*** Data provided ***

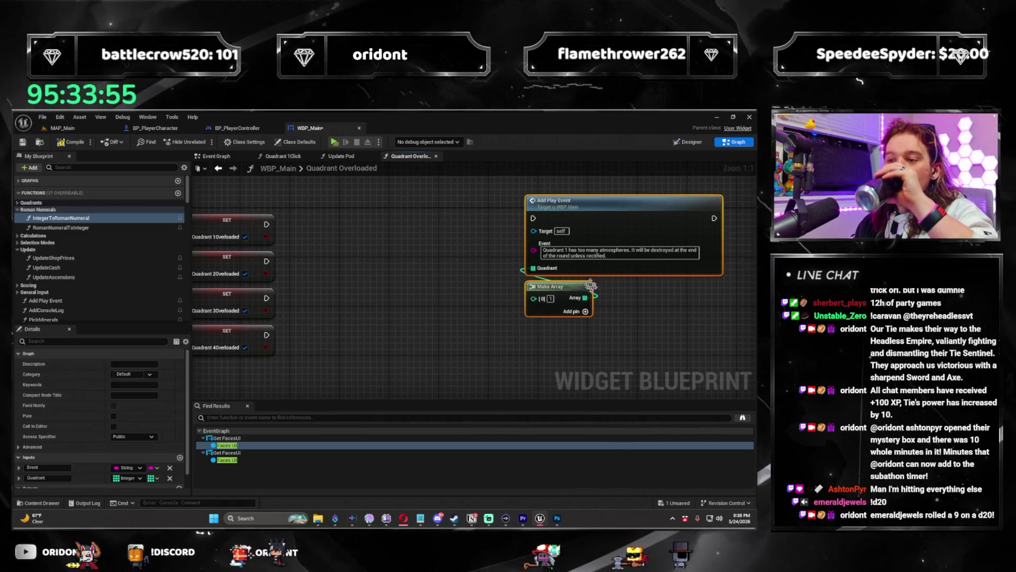
pyautogui.scroll(-2, 590, 218)
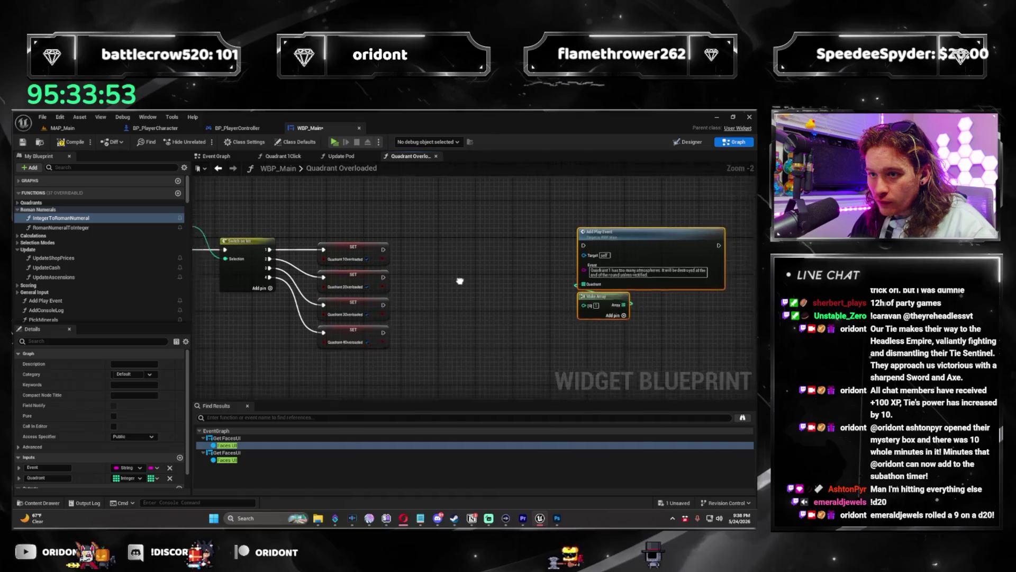
pyautogui.moveTo(586, 247); pyautogui.dragTo(483, 252)
pyautogui.moveTo(356, 253)
pyautogui.mouseDown()
pyautogui.moveTo(469, 260)
pyautogui.moveTo(455, 255)
pyautogui.mouseUp()
pyautogui.scroll(2, 547, 339)
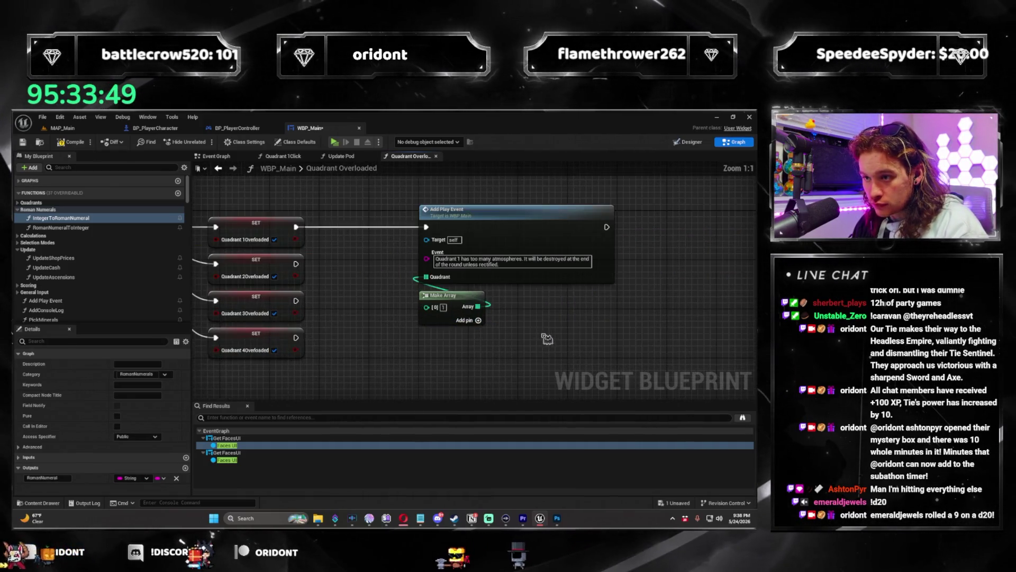
pyautogui.scroll(-2, 510, 322)
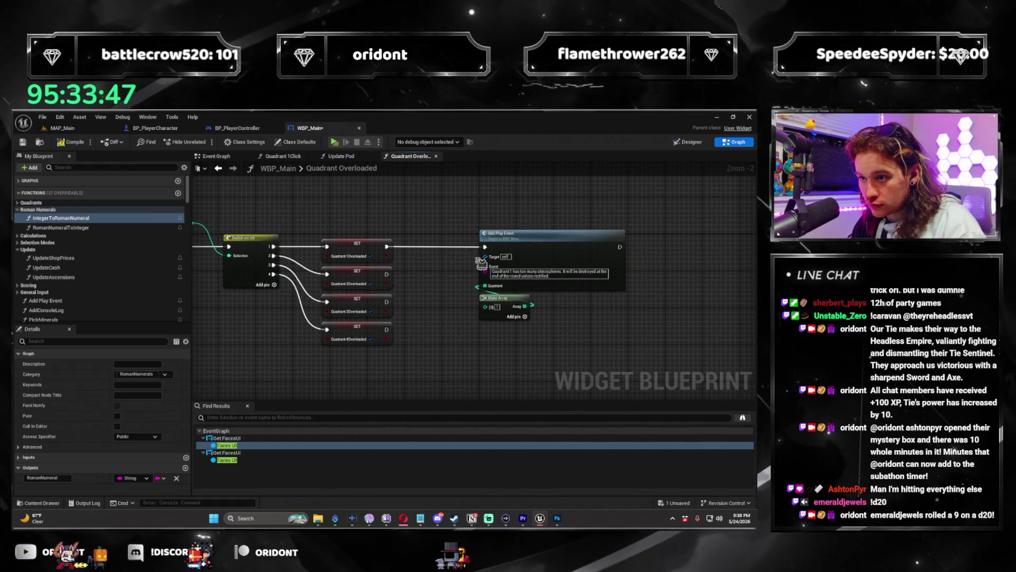
pyautogui.scroll(-2, 553, 319)
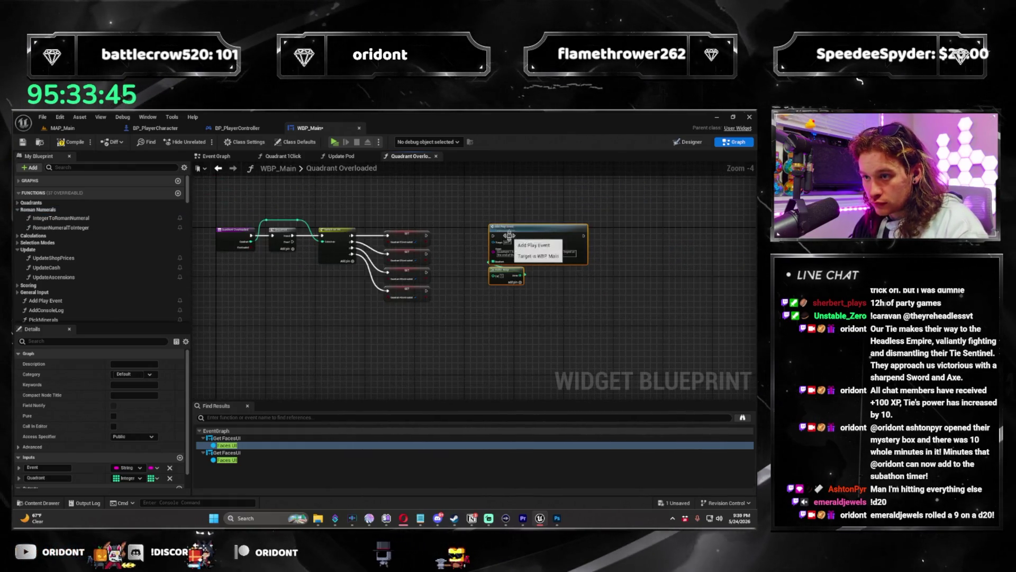
pyautogui.scroll(2, 272, 348)
pyautogui.moveTo(303, 188)
pyautogui.mouseDown()
pyautogui.moveTo(392, 351)
pyautogui.moveTo(330, 283)
pyautogui.moveTo(398, 354)
pyautogui.moveTo(386, 337)
pyautogui.mouseUp()
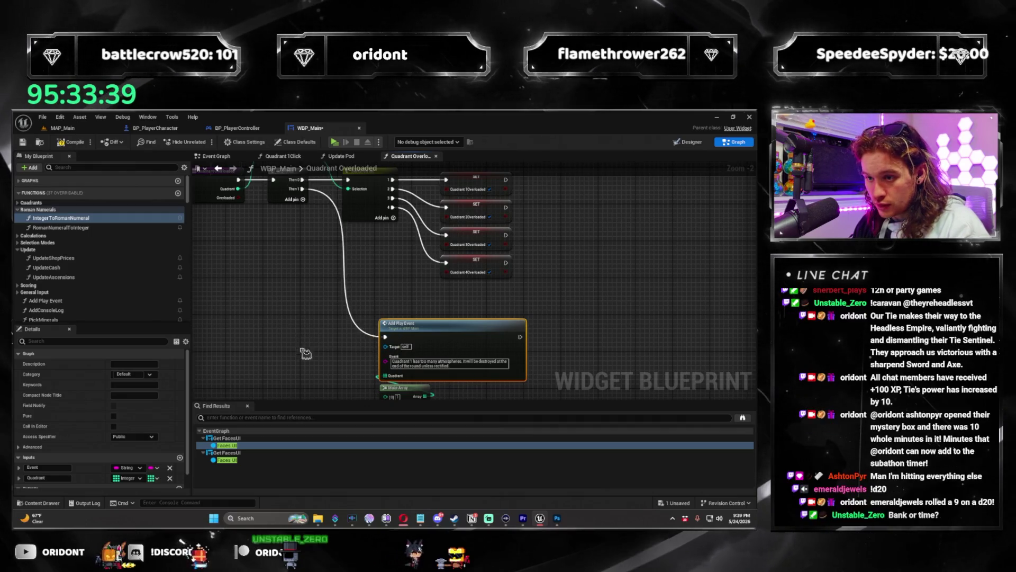
pyautogui.press('ctrl+z')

*** End of Data provided ***

Task goal
Write out, exactly and only, the lines from the one containing "pyautogui.moveTo(455, 255)" through the last line of the material above. Pictures do not go in the copy.

Your solution
pyautogui.moveTo(455, 255)
pyautogui.mouseUp()
pyautogui.scroll(2, 547, 339)
pyautogui.scroll(-2, 510, 322)
pyautogui.scroll(-2, 553, 319)
pyautogui.scroll(2, 272, 348)
pyautogui.moveTo(303, 188)
pyautogui.mouseDown()
pyautogui.moveTo(392, 351)
pyautogui.moveTo(330, 283)
pyautogui.moveTo(398, 354)
pyautogui.moveTo(386, 337)
pyautogui.mouseUp()
pyautogui.press('ctrl+z')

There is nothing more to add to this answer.